**YOUR GOAL:** Copy the text of the items from the beginning through the line containing "Parttime vacatures Rotterdam", including that line. Leave the pictures out of your answer.

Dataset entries
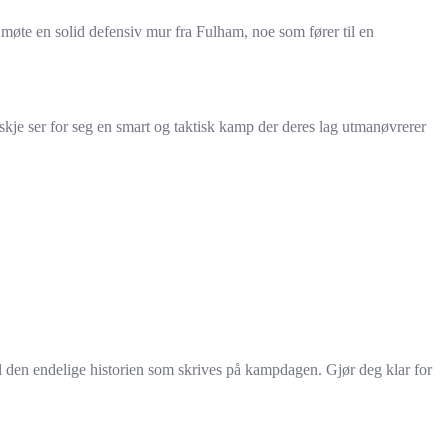
møte en solid defensiv mur fra Fulham, noe som fører til en
skje ser for seg en smart og taktisk kamp der deres lag utmanøvrerer
 til den endelige historien som skrives på kampdagen. Gjør deg klar for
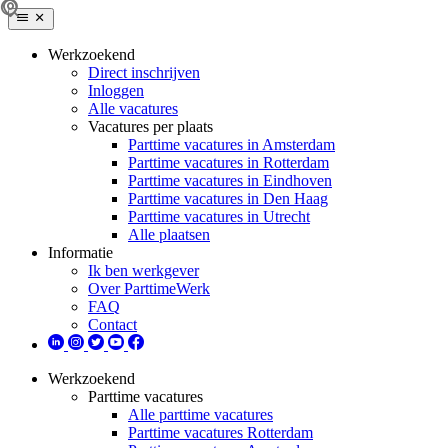
Werkzoekend
Direct inschrijven
Inloggen
Alle vacatures
Vacatures per plaats
Parttime vacatures in Amsterdam
Parttime vacatures in Rotterdam
Parttime vacatures in Eindhoven
Parttime vacatures in Den Haag
Parttime vacatures in Utrecht
Alle plaatsen
Informatie
Ik ben werkgever
Over ParttimeWerk
FAQ
Contact
Werkzoekend
Parttime vacatures
Alle parttime vacatures
Parttime vacatures Rotterdam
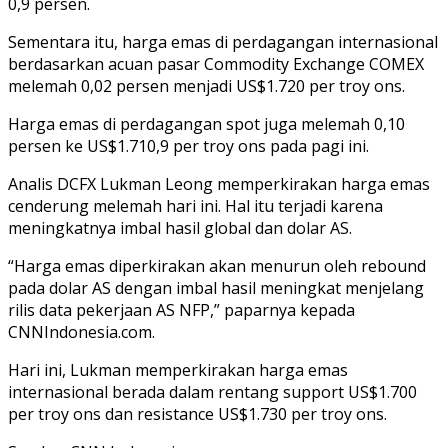
0,9 persen.
Sementara itu, harga emas di perdagangan internasional
berdasarkan acuan pasar Commodity Exchange COMEX
melemah 0,02 persen menjadi US$1.720 per troy ons.
Harga emas di perdagangan spot juga melemah 0,10
persen ke US$1.710,9 per troy ons pada pagi ini.
Analis DCFX Lukman Leong memperkirakan harga emas
cenderung melemah hari ini. Hal itu terjadi karena
meningkatnya imbal hasil global dan dolar AS.
“Harga emas diperkirakan akan menurun oleh rebound
pada dolar AS dengan imbal hasil meningkat menjelang
rilis data pekerjaan AS NFP,” paparnya kepada
CNNIndonesia.com.
Hari ini, Lukman memperkirakan harga emas
internasional berada dalam rentang support US$1.700
per troy ons dan resistance US$1.730 per troy ons.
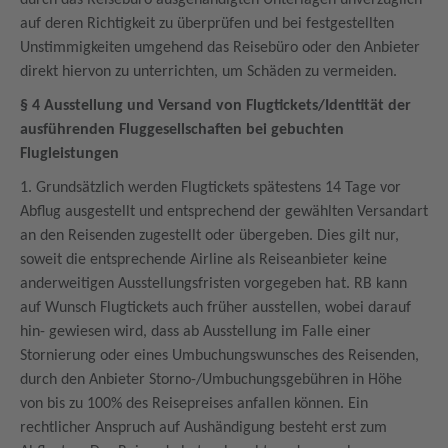
durch das Reisebüro ausgehändigten Unterlagen unverzüglich
auf deren Richtigkeit zu überprüfen und bei festgestellten
Unstimmigkeiten umgehend das Reisebüro oder den Anbieter
direkt hiervon zu unterrichten, um Schäden zu vermeiden.
§ 4 Ausstellung und Versand von Flugtickets/Identität der
ausführenden Fluggesellschaften bei gebuchten
Flugleistungen
1. Grundsätzlich werden Flugtickets spätestens 14 Tage vor
Abflug ausgestellt und entsprechend der gewählten Versandart
an den Reisenden zugestellt oder übergeben. Dies gilt nur,
soweit die entsprechende Airline als Reiseanbieter keine
anderweitigen Ausstellungsfristen vorgegeben hat. RB kann
auf Wunsch Flugtickets auch früher ausstellen, wobei darauf
hin- gewiesen wird, dass ab Ausstellung im Falle einer
Stornierung oder eines Umbuchungswunsches des Reisenden,
durch den Anbieter Storno-/Umbuchungsgebühren in Höhe
von bis zu 100% des Reisepreises anfallen können. Ein
rechtlicher Anspruch auf Aushändigung besteht erst zum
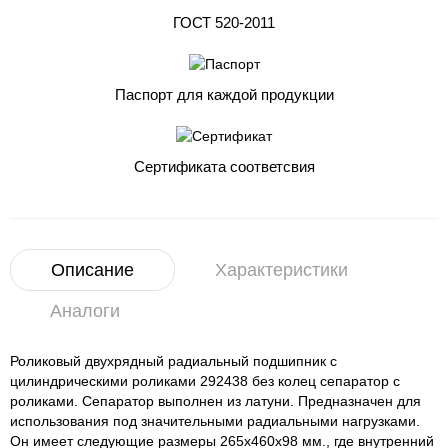
ГОСТ 520-2011
Паспорт для каждой продукции
Сертификата соответсвия
Описание
Характеристики
Аналоги
Роликовый двухрядный радиальный подшипник с
цилиндрическими роликами 292438 без колец сепаратор с
роликами. Сепаратор выполнен из латуни. Предназначен для
использования под значительными радиальными нагрузками.
Он имеет следующие размеры 265x460x98 мм., где внутренний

**ANSWER AREA:**
møte en solid defensiv mur fra Fulham, noe som fører til en
skje ser for seg en smart og taktisk kamp der deres lag utmanøvrerer
 til den endelige historien som skrives på kampdagen. Gjør deg klar for
Werkzoekend
Direct inschrijven
Inloggen
Alle vacatures
Vacatures per plaats
Parttime vacatures in Amsterdam
Parttime vacatures in Rotterdam
Parttime vacatures in Eindhoven
Parttime vacatures in Den Haag
Parttime vacatures in Utrecht
Alle plaatsen
Informatie
Ik ben werkgever
Over ParttimeWerk
FAQ
Contact
Werkzoekend
Parttime vacatures
Alle parttime vacatures
Parttime vacatures Rotterdam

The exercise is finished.